Arkansas baseball notebook: Double-digit strikeouts again

Arkansas pitcher Cooper Dossett throws during a game against Central Arkansas on Tuesday, March 5, 2024, in Fayetteville. (Caleb Grieger/NWA Democrat-Gazette)

FAYETTEVILLE — University of Arkansas pitchers continued to pile on to their Division I strikeout lead by racking up 11 strikeouts in Tuesday’s 9-7 win over the University of Central Arkansas at Baum-Walker Stadium.

Left-handed starter Colin Fisher struck out four in his three-inning stint to get the strikeout parade underway.

Right-handed relievers Cooper Dossett and Gage Wood had one strikeout apiece among their combined seven outs.

Closer Gabe Gaeckle recorded two strikeouts during his two-inning save. That included one looking against Mason King on three pitches for the final out of the game with the bases loaded.

The Razorbacks entered the game with 163 strikeouts and an average of 14.8 strikeouts per nine innings.

Arkansas left-hander Stone Hewlett had a rare four-strikeout inning in the seventh as one runner reached base on a wild pitch after swinging and missing.

Hewlett struck out lefty batter Jagger Schattle to open the frame, then Drew Sturgeon went down looking, though he complained to home plate umpire Timothy Cordill about the call most of the way to the dugout.

Preston Curtis struck out swinging but the ball eluded catcher Ryder Helfrick for a wild pitch, allowing Curtis to reach first base.

Hewlett closed out the inning by fanning Bryce Cermenelli with Curtis at second base after a stolen base.

Slamming grand

Wehiwa Aloy’s third-inning grand slam was the third of the season and also the Hogs’ third in the last eight days.

Hudson Polk and Jayson Jones both hit grand slams in last Tuesday’s 21-1 win over Grambling State.

Aloy’s  grand slam had a 106 mph exit velocity and traveled an estimated 442 feet into the Hog Pen beyond the left-field wall.

Ben McLaughlin’s three-run home run in the same inning traveled an estimated 420 feet just to the left of center field and left the bat at 102 mph.

Ouch!

UCA leadoff man AJ Mendolia was hit in the left shoulder by a Colin Fisher pitch to open the third inning, a not-uncommon occurrence for the Bears, as proven by two-hole hitter Zeb Allen taking a ball off his upper-right shoulder moments later in the left-handed batter’s box.

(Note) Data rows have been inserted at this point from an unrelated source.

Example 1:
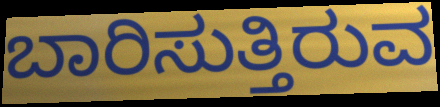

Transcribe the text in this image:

ಬಾರಿಸುತ್ತಿರುವ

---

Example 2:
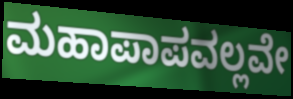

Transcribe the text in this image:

ಮಹಾಪಾಪವಲ್ಲವೇ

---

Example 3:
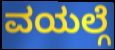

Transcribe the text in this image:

ವಯಲ್ಗೆ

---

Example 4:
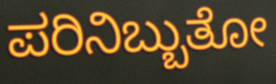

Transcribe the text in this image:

ಪರಿನಿಬ್ಬುತೋ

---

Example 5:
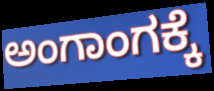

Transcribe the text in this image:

ಅಂಗಾಂಗಕ್ಕೆ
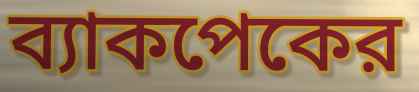
ব্যাকপেকের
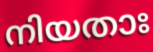
നിയതാഃ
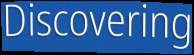
Discovering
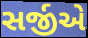
સર્જીએ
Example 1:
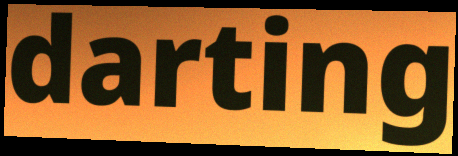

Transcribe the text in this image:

darting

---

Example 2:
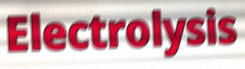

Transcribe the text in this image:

Electrolysis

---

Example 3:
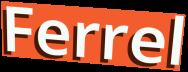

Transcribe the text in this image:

Ferrel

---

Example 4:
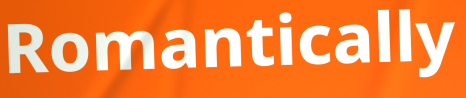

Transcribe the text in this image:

Romantically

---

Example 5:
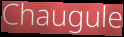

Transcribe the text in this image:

Chaugule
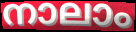
നാലാം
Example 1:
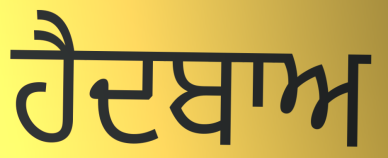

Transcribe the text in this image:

ਹੈਦਬਾਅ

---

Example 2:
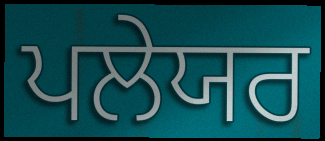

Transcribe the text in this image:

ਪਲੇਯਰ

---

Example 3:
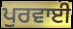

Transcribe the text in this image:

ਪੁਰਵਾਈ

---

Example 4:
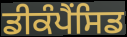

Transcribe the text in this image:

ਡੀਕੰਪੈਂਸਿਡ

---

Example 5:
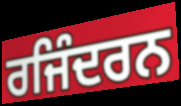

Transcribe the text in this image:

ਰਜਿੰਦਰਨ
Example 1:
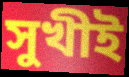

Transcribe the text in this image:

সুখীই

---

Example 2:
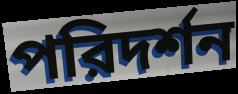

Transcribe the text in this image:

পরিদর্শন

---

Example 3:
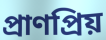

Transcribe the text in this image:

প্রাণপ্রিয়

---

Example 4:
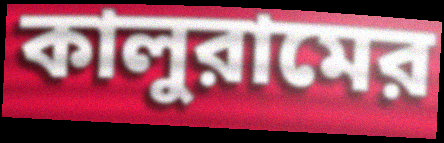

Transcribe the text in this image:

কালুরামের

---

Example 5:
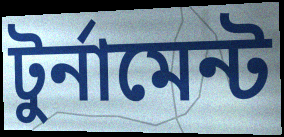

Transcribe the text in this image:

টুর্নামেন্ট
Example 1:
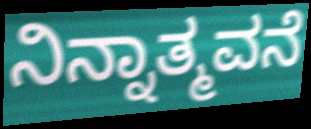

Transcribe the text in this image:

ನಿನ್ನಾತ್ಮವನೆ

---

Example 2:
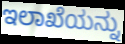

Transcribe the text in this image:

ಇಲಾಖೆಯನ್ನು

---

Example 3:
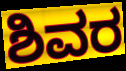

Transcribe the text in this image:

ಶಿವರ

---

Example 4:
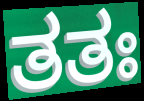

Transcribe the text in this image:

ತತಃ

The Bears opened the day in a four-way tie for fourth nationally with 31 hit by pitches along with Appalachian State, California-Irvine and LSU.

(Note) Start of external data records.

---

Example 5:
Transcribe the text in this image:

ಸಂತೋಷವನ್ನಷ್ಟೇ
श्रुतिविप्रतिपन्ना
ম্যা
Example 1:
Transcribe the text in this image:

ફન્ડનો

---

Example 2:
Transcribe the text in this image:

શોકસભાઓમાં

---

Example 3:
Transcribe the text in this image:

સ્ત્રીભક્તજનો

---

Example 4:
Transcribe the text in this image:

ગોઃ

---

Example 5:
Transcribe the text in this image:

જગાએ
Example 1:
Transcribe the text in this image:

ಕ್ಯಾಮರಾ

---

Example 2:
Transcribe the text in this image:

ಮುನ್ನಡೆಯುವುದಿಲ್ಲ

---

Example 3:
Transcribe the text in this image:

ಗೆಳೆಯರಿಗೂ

Mendolia, who scored on a Jagger Schattle single, took his team-high sixth hit by pitch while Allen was hit for the third time.

In the fifth inning, Bears catcher Casey Shipley took a Cooper Dossett pitch off his face that clearly shook him up and sent him right out of the game. He was replaced by pinch runner Cooper White and then at catcher by Rogers native Hayden Seldomridge.

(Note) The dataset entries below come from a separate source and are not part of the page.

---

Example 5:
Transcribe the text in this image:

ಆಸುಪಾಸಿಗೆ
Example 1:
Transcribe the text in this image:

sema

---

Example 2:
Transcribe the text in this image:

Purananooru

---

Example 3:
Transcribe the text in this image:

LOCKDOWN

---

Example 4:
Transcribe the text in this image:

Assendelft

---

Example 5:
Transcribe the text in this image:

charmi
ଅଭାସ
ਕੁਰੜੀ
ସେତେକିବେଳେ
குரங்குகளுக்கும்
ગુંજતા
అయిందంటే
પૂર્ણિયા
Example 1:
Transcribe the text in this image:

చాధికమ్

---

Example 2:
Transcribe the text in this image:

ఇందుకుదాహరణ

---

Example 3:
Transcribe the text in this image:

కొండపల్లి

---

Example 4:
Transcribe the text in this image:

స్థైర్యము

UCA Coach Nick Harlan said Shipley would be further examined but it appeared his nose was broken.

“He thought [the pitch] was going to break more than it did but it stayed up,” Harlan said.

First earned

Arkansas freshman Colin Fisher and sophomore Cooper Dossett both allowed their first earned runs of the season in their fourth and third appearances, respectively.

The left-handed Fisher entered with a 0.00 ERA in 8 1/3 innings while the righty Dossett had worked 2 innings.

The Bears’ Bryce Cermenelli gave Fisher his first with a one-out RBI single in the second inning, then Jagger Schattle added a one-out RBI single up the middle in the third inning.

Fisher worked 3 innings, allowing 2 earned runs on 4 hits and no walks with 4 strikeouts.

Dossett threw a clean fourth inning before giving up two earned runs on a walk and hit batter in the Bears’ four-run fifth.

Fair or foul?

With two runners on base in the third inning, Arkansas leadoff man Ross Lovich hit an opposite-field shot well down the line in left field. UCA left fielder Preston Curtis, who had been playing in left center, made a long, sustained run over into the corner but he could not get to the ball, which landed close to the foul line and also just short of the wall.

The ball was ruled foul on the spot and a replay review confirmed it landed several inches wide of the chalk.

Down two

UCA’s 2-0 lead in the third inning was the first deficit of two-plus runs for Arkansas in more than two weeks. 

The only other time this season the Razorbacks have been behind by more than two runs had been during a 7-3 loss to James Madison on the Sunday of Opening Weekend on Feb. 18.